(Beginning of Data)

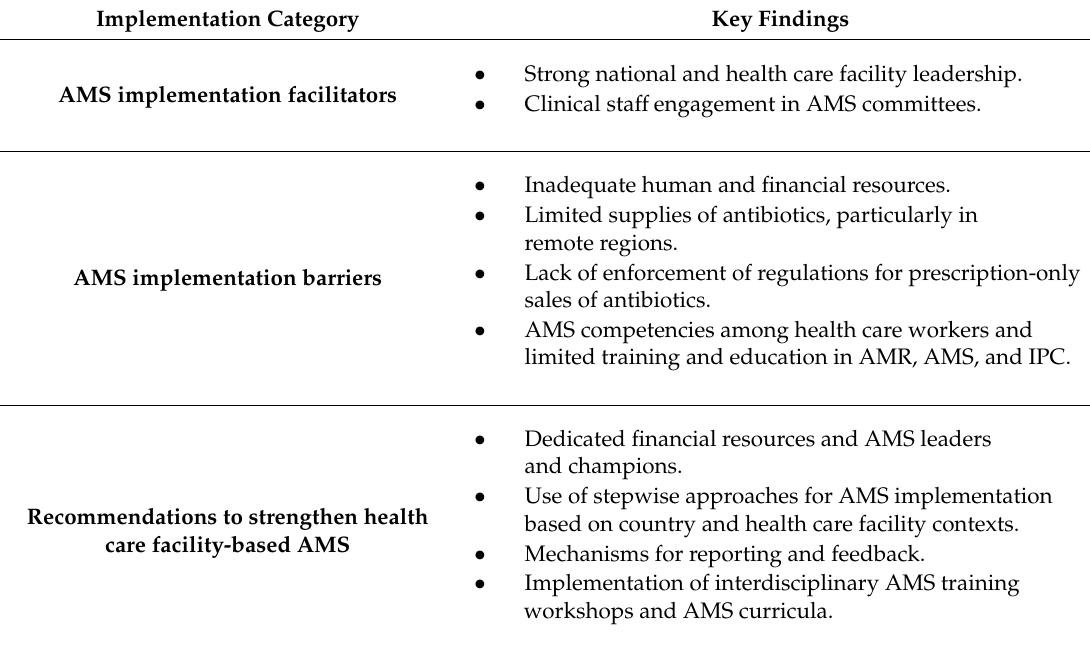
Table 3. Key findings for Implementation of AMS in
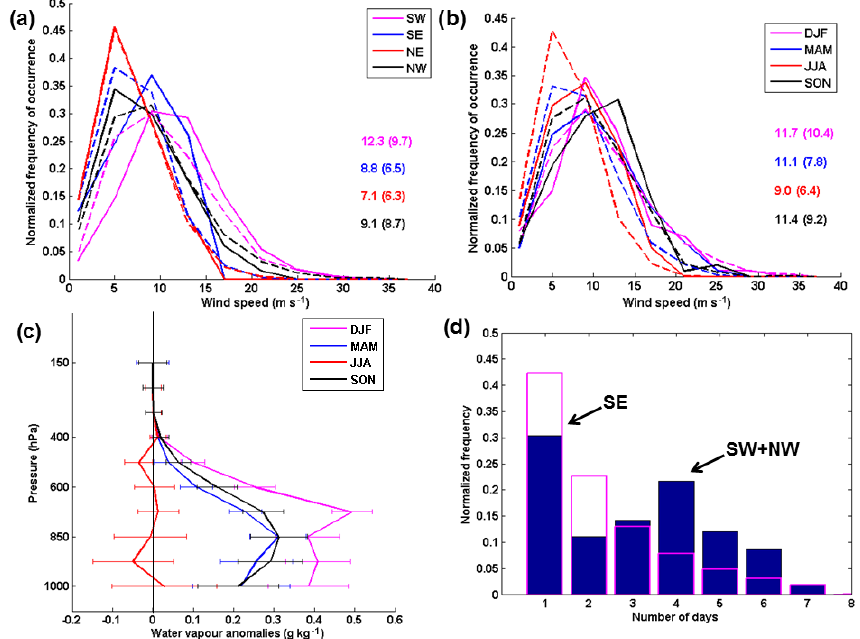
Figure 7. (a) Histograms of wind speeds (ms − 1 ) at 850hPa over the centre of the study area (55–60 ◦ N, 11–20 ◦ E) during extreme events (solid lines) and climatological conditions (dashed lines, 2004–2015) when data are partitioned for different wind directions. The numbers show average wind speeds (ms − 1 ) during extreme events and in brackets under climatological conditions. (b) Same as in (a) , but when wind data are partitioned for different seasons. (c) Vertical anomalies of specific humidity (gkg − 1 ) during extreme events with horizontal bars showing standard deviations. (d) Persistency of wind directions as a function of number of continuous days. The magenta bars show persistency under climatological conditions.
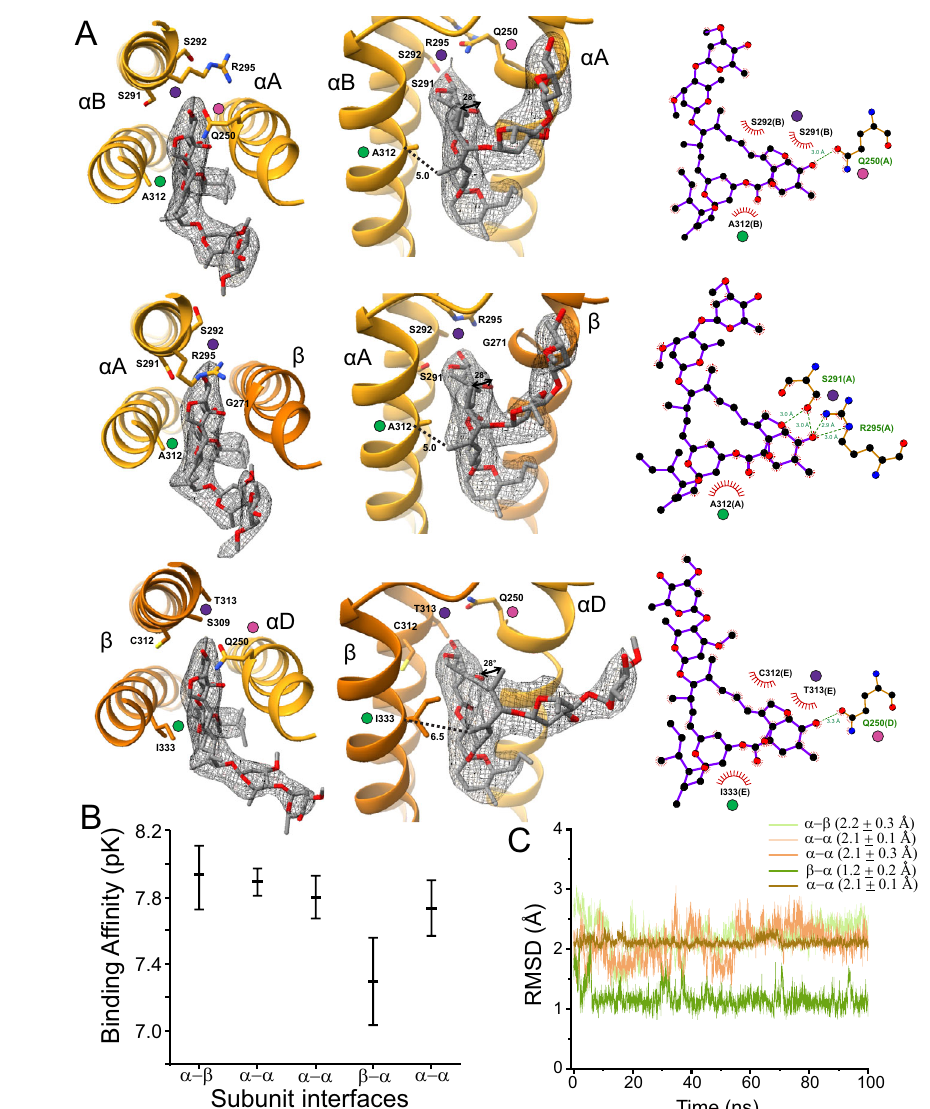
Fig. 6 | Subunit-speci fi c properties of ivermectin binding. A A select set of ivermectin interactions is shown at different angles and with LigPlot results. Map density is shown at σ =0.11. The αΒ / αΑ , αΑ / β , and β / α D interface are respectively showninthetop,middleandbottomrows.Coloreddotsshowthesamelocationin different views. The dotted lines show the distance from the C α carbon at αΑ 312 ( βΙ 333) to the methyl carbon at position 14 of the ivermectin macrocyclic lactone. The curved arrows in the middle panel of α / β show the rotation, relative to α V304 ( β V325),ofthe methylcarbon at position12 of the ivermectinmacrocycliclactone.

(End of Data)

Task to complete: Restate all of the material word for word. Keep out every picture.

Answer to this problem:
Table 3. Key findings for Implementation of AMS in
Figure 7. (a) Histograms of wind speeds (ms − 1 ) at 850hPa over the centre of the study area (55–60 ◦ N, 11–20 ◦ E) during extreme events (solid lines) and climatological conditions (dashed lines, 2004–2015) when data are partitioned for different wind directions. The numbers show average wind speeds (ms − 1 ) during extreme events and in brackets under climatological conditions. (b) Same as in (a) , but when wind data are partitioned for different seasons. (c) Vertical anomalies of specific humidity (gkg − 1 ) during extreme events with horizontal bars showing standard deviations. (d) Persistency of wind directions as a function of number of continuous days. The magenta bars show persistency under climatological conditions.
Fig. 6 | Subunit-speci fi c properties of ivermectin binding. A A select set of ivermectin interactions is shown at different angles and with LigPlot results. Map density is shown at σ =0.11. The αΒ / αΑ , αΑ / β , and β / α D interface are respectively showninthetop,middleandbottomrows.Coloreddotsshowthesamelocationin different views. The dotted lines show the distance from the C α carbon at αΑ 312 ( βΙ 333) to the methyl carbon at position 14 of the ivermectin macrocyclic lactone. The curved arrows in the middle panel of α / β show the rotation, relative to α V304 ( β V325),ofthe methylcarbon at position12 of the ivermectinmacrocycliclactone.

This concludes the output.